There is no leader who exerts a more malign influence on world affairs than Vladimir Putin.

There is no leader who exerts a more malign ­influence on world affairs than Vladimir Putin. In Syria, Russia’s military intervention has significantly strengthened the tyrannical regime of Bashar al-Assad. Under the guise of fighting Islamist terrorism, Mr Putin’s forces have killed thousands of civilians and destroyed hospitals and schools. Syrian government forces and their foreign allies have moved closer to regaining control of the rebel-held, besieged eastern part of Aleppo, a city in ruins, after a period of intense fighting and aerial bombardment. In Europe, Russia has moved nuclear-capable missiles to Kaliningrad, formerly the Prussian city of Königsberg, through the streets of which the great philosopher Immanuel Kant used to take his daily walk.

Across the West, however, Mr Putin is being feted. As Brendan Simms writes on page 30, the Russian president has “annexed Crimea, unleashed a proxy war in eastern Ukraine and threatens Nato’s eastern flank, to say nothing of his other crimes”. Yet this has not deterred his Western sympathisers. In the US, Donald Trump has made no secret of his admiration for the Russian autocrat as a fellow ethnic nationalist and “strongman”. The president-elect’s refusal to commit to Nato’s principle of collective defence is an invitation to Russian expansionism in the Baltic states and eastern Europe.

Mr Trump is far from alone in his admiration for Mr Putin. In France, François Fillon, the socially conservative presidential candidate for the Républicains, favours the repeal of European sanctions against Russia (imposed in response to the annexation of Crimea) and a military alliance in Syria. In return, Mr Putin has praised his French ally as “a great professional” and a “very principled person”.

Perhaps the one certainty of the French election next spring is that Russia will benefit. Marine Le Pen, the Front National leader and Mr Fillon’s likely opponent in the final round, is another devotee of the Russian president. “Putin is looking after the interests of his own country and defending its identity,” she recently declared. Like Mr Trump, Ms Le Pen seems to aspire to create a world in which leaders are free to abuse their citizens’ human rights without fear of rebuke.
+ + +
**Exercise requirements:**
A. Translate this sentence from the text about Vladimir Putin into Spanish: "Mr Trump is far from alone in his admiration for Mr Putin."
B. Write a continuation of the text about Vladimir Putin, picking up after its final sentence.

**Saved entries:**
+ + +
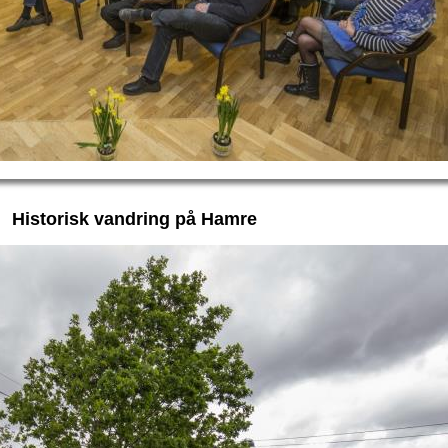
Historisk vandring på Hamre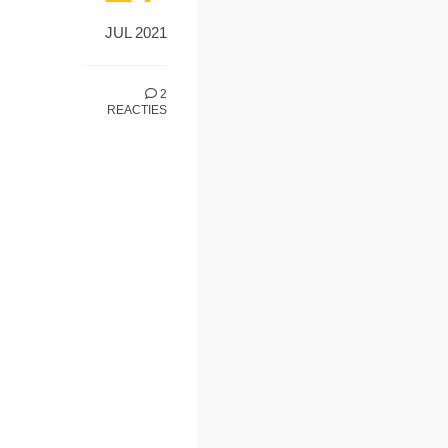
JUL 2021
2
REACTIES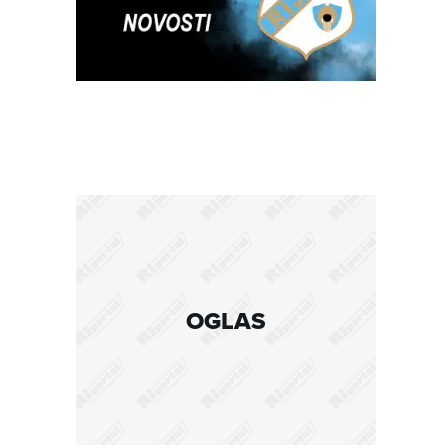
OGLAS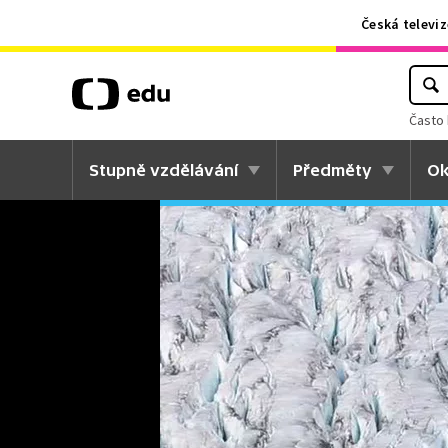
Česká televiz
Často 
Stupně vzdělávání
Předměty
Ok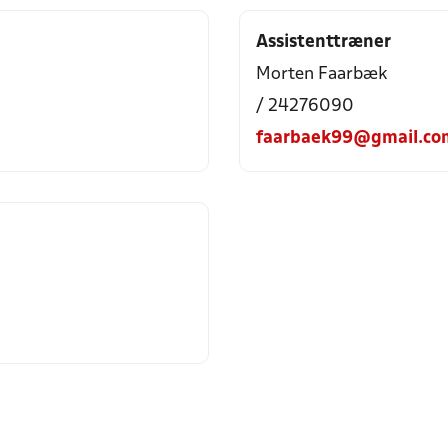
Assistenttræner
Morten Faarbæk
/ 24276090
faarbaek99@gmail.co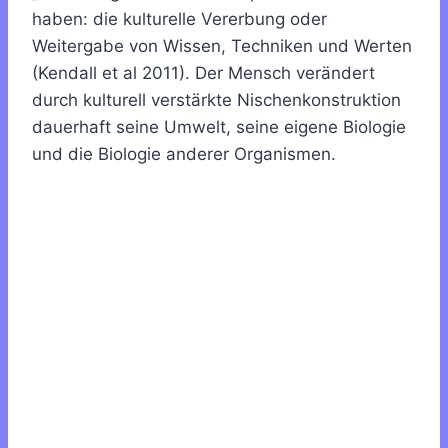
haben: die kulturelle Vererbung oder
Weitergabe von Wissen, Techniken und Werten
(Kendall et al 2011).
Der Mensch verändert
durch kulturell verstärkte Nischenkonstruktion
dauerhaft seine Umwelt, seine eigene Biologie
und die Biologie anderer Organismen.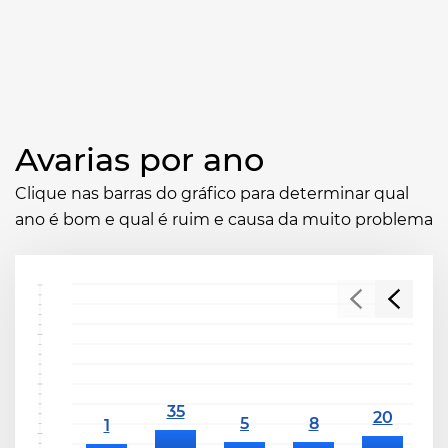
Avarias por ano
Clique nas barras do gráfico para determinar qual
ano é bom e qual é ruim e causa da muito problema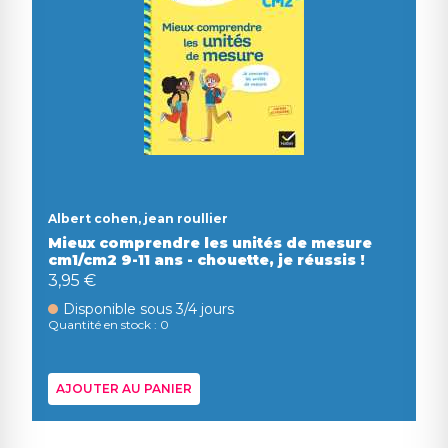
Albert cohen, jean roullier
Mieux comprendre les unités de mesure
cm1/cm2 9-11 ans - chouette, je réussis !
3,95 €
Disponible sous 3/4 jours
Quantité en stock : 0
AJOUTER AU PANIER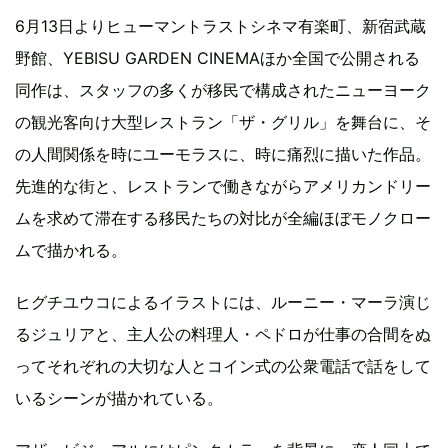
6月13日よりヒューマントラストシネマ有楽町、新宿武蔵
野館、YEBISU GARDEN CINEMAほか全国で公開される
同作は、スタッフの多くが移民で構成されたニューヨーク
の観光客向け大型レストラン「ザ・グリル」を舞台に、そ
の人間関係を時にユーモラスに、時に痛烈に描いた作品。
先進的な街と、レストランで働きながらアメリカンドリー
ムを求めて滞在する移民たちの対比が全編ほぼモノクロー
ムで描かれる。
ヒグチユウコによるイラストには、ルーニー・マーラ演じ
るジュリアと、主人公の料理人・ペドロが仕事の合間をぬ
ってそれぞれの大切な人とコイン式の公衆電話で話をして
いるシーンが描かれている。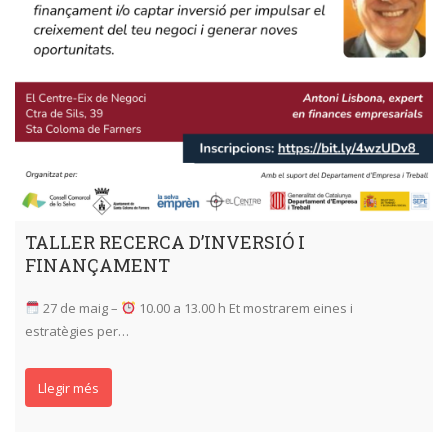
TALLER RECERCA D’INVERSIÓ I
FINANÇAMENT
27 de maig –
10.00 a 13.00 h Et mostrarem eines i
estratègies per…
Llegir més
+ + +
**Task answers:**
A. El señor Trump no está ni mucho menos solo en su admiración por el señor Putin.

B.
In Britain, Paul Nuttall, the newly elected leader of the UK Independence Party, has said that Mr Putin is “generally getting it right” in Syria. Mr Nuttall’s predecessor Nigel Farage named the Russian leader as the politician he admired most.

Mr Putin, who aims to defeat the West by dividing it, could not have scripted more favourable publicity. But such lion­isation masks Russia’s profound weaknesses. The country’s economy has been in recession for two years, following the end of the commodities boom, the collapse in the oil price and the imposition of sanctions. Its corrupt and inefficient bureaucratic state now accounts for 70 per cent of its GDP. Its population is ageing rapidly (partly the result of a low ­fertility rate) and is forecast to shrink by 10 per cent over the next 30 years, while life expectancy is now lower than it was in the late 1950s.

Yet this grim context makes Mr Putin an even more dangerous opponent. To maintain his internal standing (and he is popular in Russia), he must pursue external aggression. His rule depends on seeking foreign scapegoats to blame for domestic woes. Not since the Cold War has the threat to Russia’s eastern European neighbours been greater.

How best to respond to Putinism? The United Kingdom, as Europe’s leading military power (along with France), will be forced to devote greater resources to defence. Theresa May has rightly pledged to station more British troops in eastern Europe and to maintain sanctions against Russia until the Minsk agreements, providing for a ceasefire in Ukraine, are implemented. The Prime Minister has also condemned Russia’s “sickening atrocities” in Syria. Germany, where Angela Merkel is seeking a fourth term as chancellor, will be another crucial counterweight to a pro-Russian France.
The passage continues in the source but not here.